Таня немного нервничала по поводу того, как все сложится на новом месте, и чем она будет заниматься там, когда Виталий погрузится с головой в их новый проект с Калиненко. Но не портила этими мыслями настроение мужу. Он от всего, чего добился и имел отказался из-за ее просьбы, по сути. Так что и ей жаловаться — грех.

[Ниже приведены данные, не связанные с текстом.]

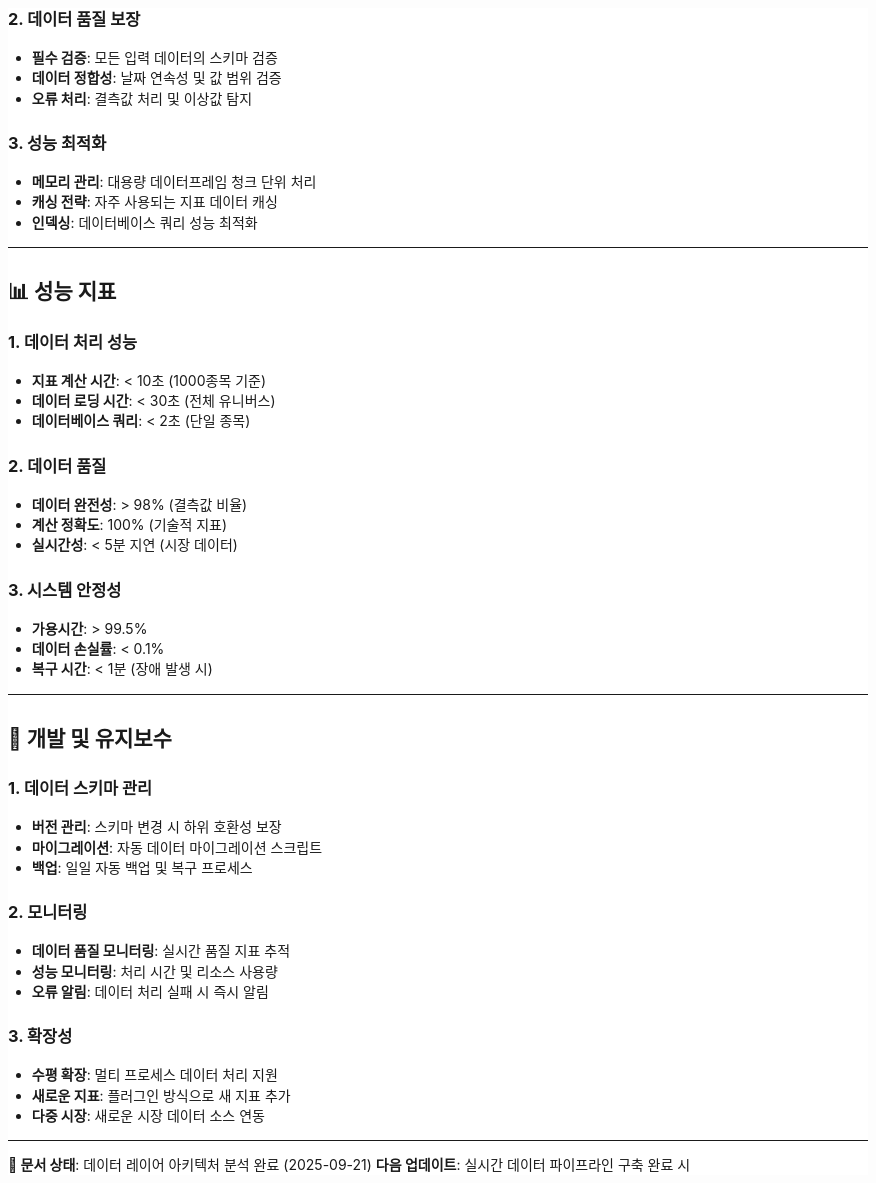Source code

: ### 2. 데이터 품질 보장
- **필수 검증**: 모든 입력 데이터의 스키마 검증
- **데이터 정합성**: 날짜 연속성 및 값 범위 검증
- **오류 처리**: 결측값 처리 및 이상값 탐지

### 3. 성능 최적화
- **메모리 관리**: 대용량 데이터프레임 청크 단위 처리
- **캐싱 전략**: 자주 사용되는 지표 데이터 캐싱
- **인덱싱**: 데이터베이스 쿼리 성능 최적화

---

## 📊 성능 지표

### 1. 데이터 처리 성능
- **지표 계산 시간**: < 10초 (1000종목 기준)
- **데이터 로딩 시간**: < 30초 (전체 유니버스)
- **데이터베이스 쿼리**: < 2초 (단일 종목)

### 2. 데이터 품질
- **데이터 완전성**: > 98% (결측값 비율)
- **계산 정확도**: 100% (기술적 지표)
- **실시간성**: < 5분 지연 (시장 데이터)

### 3. 시스템 안정성
- **가용시간**: > 99.5%
- **데이터 손실률**: < 0.1%
- **복구 시간**: < 1분 (장애 발생 시)

---

## 🔧 개발 및 유지보수

### 1. 데이터 스키마 관리
- **버전 관리**: 스키마 변경 시 하위 호환성 보장
- **마이그레이션**: 자동 데이터 마이그레이션 스크립트
- **백업**: 일일 자동 백업 및 복구 프로세스

### 2. 모니터링
- **데이터 품질 모니터링**: 실시간 품질 지표 추적
- **성능 모니터링**: 처리 시간 및 리소스 사용량
- **오류 알림**: 데이터 처리 실패 시 즉시 알림

### 3. 확장성
- **수평 확장**: 멀티 프로세스 데이터 처리 지원
- **새로운 지표**: 플러그인 방식으로 새 지표 추가
- **다중 시장**: 새로운 시장 데이터 소스 연동

---

**📝 문서 상태**: 데이터 레이어 아키텍처 분석 완료 (2025-09-21)
**다음 업데이트**: 실시간 데이터 파이프라인 구축 완료 시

А вот когда они добрались до нового места жительства — пришла в дикий восторг. Никогда ранее не бывала в этом городе, и сейчас каждой минутой наслаждалась. Ее буквально каждый камешек в старой брусчатке радовал и каждый кирпич в домах. Неоднозначный город. Сплошные контрасты. В чем-то суматошный и крикливый, местами неопрятный, местами слишком уж показательно прилизанный. Но при этом обладающий такой бешеной энергией и аурой, что проникли в сердце Тани раз и навсегда. И она буквально умоляла Виталия не выбирать дом в поселке, где пока обосновались Калиненко, в пригороде, а хоть на время снять квартиру в старых районах. Не требовала даже купить. Именно насладиться этой атмосферой и самим воздухом хотелось: пряным, терпким, морским и просоленным. Муж сдался, пошел ей навстречу. Тане настолько давно не дышалось так легко и просто, как здесь, что она успокоиться не могла — вытягивала Виталю на прогулки все время, когда муж не был занят. И в его отсутствие гуляла. Не везде, конечно, Казак все еще немного перестраховывался и запрещал ей многие, опрометчивые на его взгляд, действия. Спасибо, хоть постоянного охранника не приставил, как Калиненко к Лизе. Но там же своя ситуация, как все время напоминала Таня мужу, пытаясь отстоять собственную независимость. Однако ничего не могла поделать с тем, что у нее то и дело появлялся «водитель», «просто, чтоб не так уставала, бродя пешком», — аргументировал Виталя.